== Selected text ==
......

Legal Analysis and Commentary from Justia
Posted In Criminal Law

The Overland Park, Kansas, Anti-Semitic Killer, the Kansas RFRA, the Federal RFRA, and RLUIPA

Klan MemberWhen a man shot up a Jewish community center and nursing home in Overland Park, Kansas, last week, it did not take long to figure out he was a white supremacist who is viciously anti-Semitic. Jewish entities were on alert, because of the unusual confluence of Easter, Passover, and Hitler’s birthday (April 20) this year. His name is Frazier Glenn Miller and he has been charged with capital murder in the deaths of a 14-year-old boy and his grandfather, and with murder in the death of a woman. He is the epitome of evil.

To be honest, I don’t care what his name is, because what is far more important is that Americans understand he is not some lone gunman who happened to lose it one day. He is part of a movement of like-minded believers who hold virulent, white supremacist, anti-Semitic, racist, and misogynist views in the United States. Some, like him, pair those beliefs with violent intentions and actions.

The white supremacist movement is evident in various groups catalogued by the Southern Poverty Law Center (SPLC), which performs a critically needed public service by tracking hate groups across the United States. These believers are not shy. For example, some have been trying to overtake a town in North Dakota. Not all white supremacists share the same religious source for their beliefs, however.

Miller’s Religious Beliefs

Most in Miller’s shoes, e.g., your typical Ku Klux Klan member, trace their beliefs to a branch of Christianity, but Miller does not fit that bill. According to CNN, he is an Odinist, which is a neo-pagan religion, derived from Norse mythology. While pagan religions like Odinism and Asatru traditionally have been peaceful, some people, particularly in the prisons, have transformed them into repositories for racist, hate-filled beliefs. He fits into that category.

The SPLC states the following on its website about their burgeoning presence in the prisons: “In a 2004 report, the National Gang Crime Research Center surveyed prison officials in 49 states and found that Odinists, Asatruers and Wotansvolk were the most common ‘white racist extremist religious front groups proselytizing American prison inmates today.’”

The Overland Park killer was clearly not in prison, but roaming free. And he is not alone on the outside. In fact, white supremacist religious believers live across the United States. Note that the brand-new Mayor of Marionville, Missouri, is on record as agreeing with the views of this vicious killer. In fact, white supremacist religious believers live across the United States. The mayor disavows violence, but what public figure wouldn’t in light of these murders?

It matters whether Miller’s actions arose from religious beliefs, because if so, perhaps he can raise the federal and state RFRAs as a defense.

The Kansas RFRA, Otherwise Known as the Kansas Preserve Religious Freedom Act) and Federal RFRA for Murderers Charged with Capital Crimes

Miller who is now in prison, and facing the death penalty, is likely to invoke the Kansas RFRA, otherwise known as the Kansas Preserve Religious Freedom Act. The law is your basic extreme religious liberty statute: if the believer proves the law imposes a substantial burden, the burden shifts to the government to prove the law serves a compelling interest in the least restrictive means for this believer.

......

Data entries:
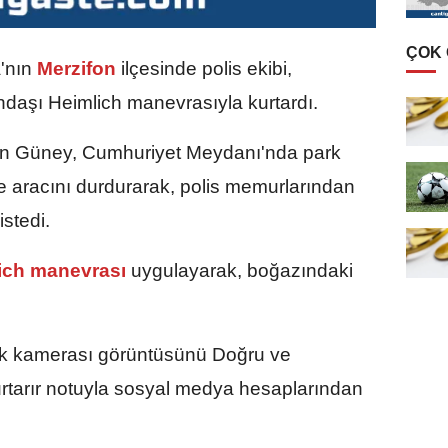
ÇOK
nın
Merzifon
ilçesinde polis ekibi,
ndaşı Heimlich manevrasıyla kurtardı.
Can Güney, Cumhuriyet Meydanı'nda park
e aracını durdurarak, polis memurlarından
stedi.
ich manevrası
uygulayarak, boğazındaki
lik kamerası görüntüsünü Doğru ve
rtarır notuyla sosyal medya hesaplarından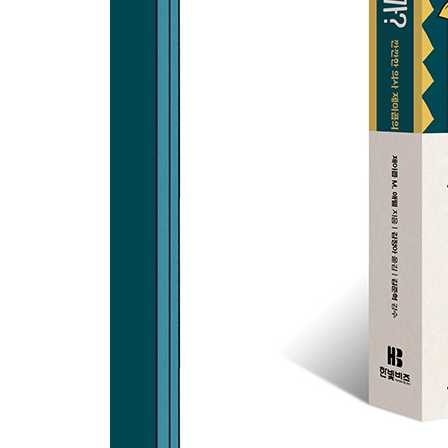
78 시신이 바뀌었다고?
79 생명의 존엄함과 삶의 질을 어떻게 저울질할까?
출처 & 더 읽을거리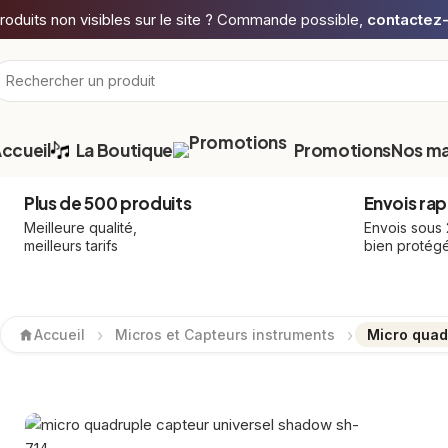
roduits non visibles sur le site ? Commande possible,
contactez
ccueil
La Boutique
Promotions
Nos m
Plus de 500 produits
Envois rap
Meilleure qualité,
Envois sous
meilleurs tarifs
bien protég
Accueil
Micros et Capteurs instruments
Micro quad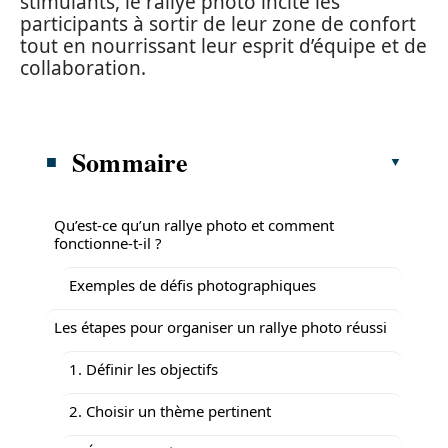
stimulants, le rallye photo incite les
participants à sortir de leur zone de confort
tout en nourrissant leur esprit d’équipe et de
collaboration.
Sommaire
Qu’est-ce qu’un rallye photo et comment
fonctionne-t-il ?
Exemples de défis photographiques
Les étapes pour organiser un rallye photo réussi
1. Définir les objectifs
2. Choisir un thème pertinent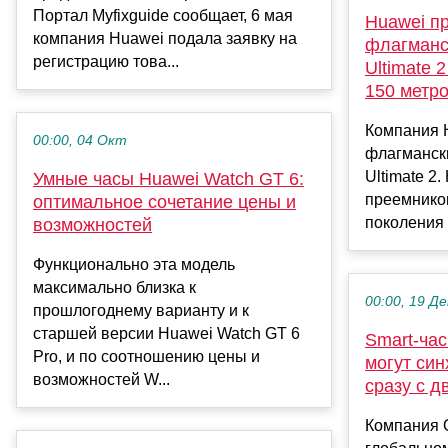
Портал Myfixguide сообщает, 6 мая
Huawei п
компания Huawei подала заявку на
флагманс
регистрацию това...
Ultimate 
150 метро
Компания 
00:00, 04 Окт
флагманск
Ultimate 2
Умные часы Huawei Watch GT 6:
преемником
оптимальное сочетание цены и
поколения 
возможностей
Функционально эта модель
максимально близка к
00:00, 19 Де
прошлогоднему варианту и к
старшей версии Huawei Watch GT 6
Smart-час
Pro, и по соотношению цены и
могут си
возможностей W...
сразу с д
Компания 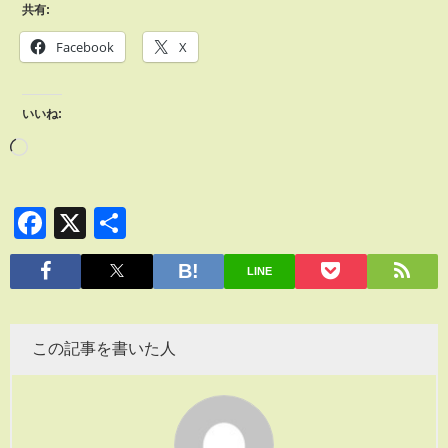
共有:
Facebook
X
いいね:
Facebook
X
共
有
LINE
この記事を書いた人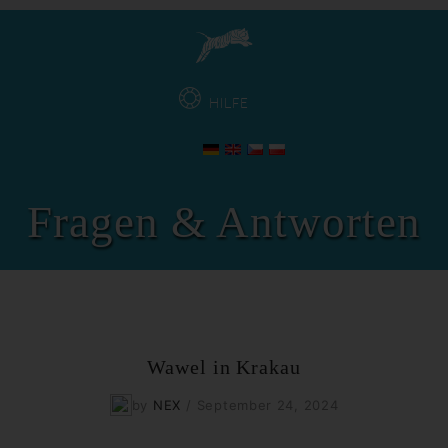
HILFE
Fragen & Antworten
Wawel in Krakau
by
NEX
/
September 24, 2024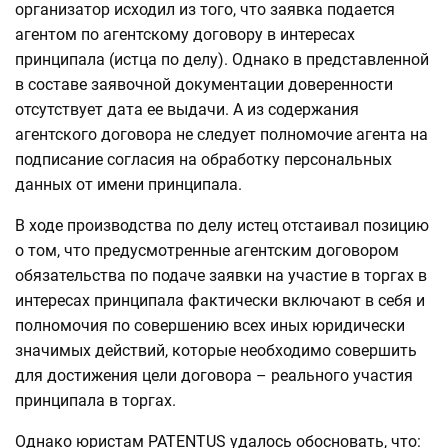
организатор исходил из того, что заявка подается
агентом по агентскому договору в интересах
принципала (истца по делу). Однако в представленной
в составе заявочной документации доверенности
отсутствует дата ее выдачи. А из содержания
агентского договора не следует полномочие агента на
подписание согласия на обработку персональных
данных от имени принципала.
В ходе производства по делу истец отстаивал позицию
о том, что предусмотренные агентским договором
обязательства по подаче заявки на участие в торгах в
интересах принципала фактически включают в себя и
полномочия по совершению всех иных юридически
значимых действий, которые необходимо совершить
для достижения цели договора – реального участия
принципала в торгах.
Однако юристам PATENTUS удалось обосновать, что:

......

== Questions ==
1) In the commentary on the Overland Park shooting, to what religion does CNN say Miller belongs?
2) Extend the commentary on the Overland Park shooting and religious freedom laws, picking up after its final sentence.

== Task-by-task results ==
1) Odinism, a neo-pagan religion derived from Norse mythology.

2)
Miller is a religious believer—an odious one, to be sure—but he, like all other religious believers in Kansas, may invoke its benefits against every single state law: “The Act applies to all government action, including state and local laws, ordinances, rules, regulations, and policies, and to their implementation, whether enacted or adopted before, on, or after the Act’s effective date.”

There is, however, an interesting wrinkle in the Kansas RFRA, which states that it shall not be construed to “[p]rotect actions or decisions to end the life of any adult or child, born or unborn.” I assume this language is in place pursuant to pressure from pro-life religious groups, whose focus would be on preventing its use in the aid of abortions or assisted suicide. The plain language also seems to say, though, that it doesn’t protect murderers, which would be bad news for Miller.

But let’s suppose this language was clearly intended to be limited to cases of abortion and assisted suicide, and the Kansas legislature never considered murderers. Then he could argue that he should receive the Kansas RFRA’s shield, and, even if the state has a compelling interest in putting to death vile criminals like him, the death penalty is not the “least restrictive means.” A life sentence is “less restrictive” than death.

On the other hand, if Miller were charged by federal prosecutors, he could definitely invoke the federal RFRA and force consideration of whether the death penalty is the “least restrictive” means of regulating his conduct.

The Like-Minded White Supremacists in the Prisons and the Laws that Protect Them: RFRA and RLUIPA

The United States has a growth industry in white supremacists, with beliefs like Miller’s, in the prisons. There are many factors at play, but one undeniable element is the brooding omnipresence of the Religious Freedom Restoration Act (RFRA, which applies in the federal prisons) and the Religious Land Use and Institutionalized Persons Act (RLUIPA, which applies in the state prisons). These two laws handcuff prison administrators to an extreme religious liberty standard, which I described here, and which is unreasonable in the prison context.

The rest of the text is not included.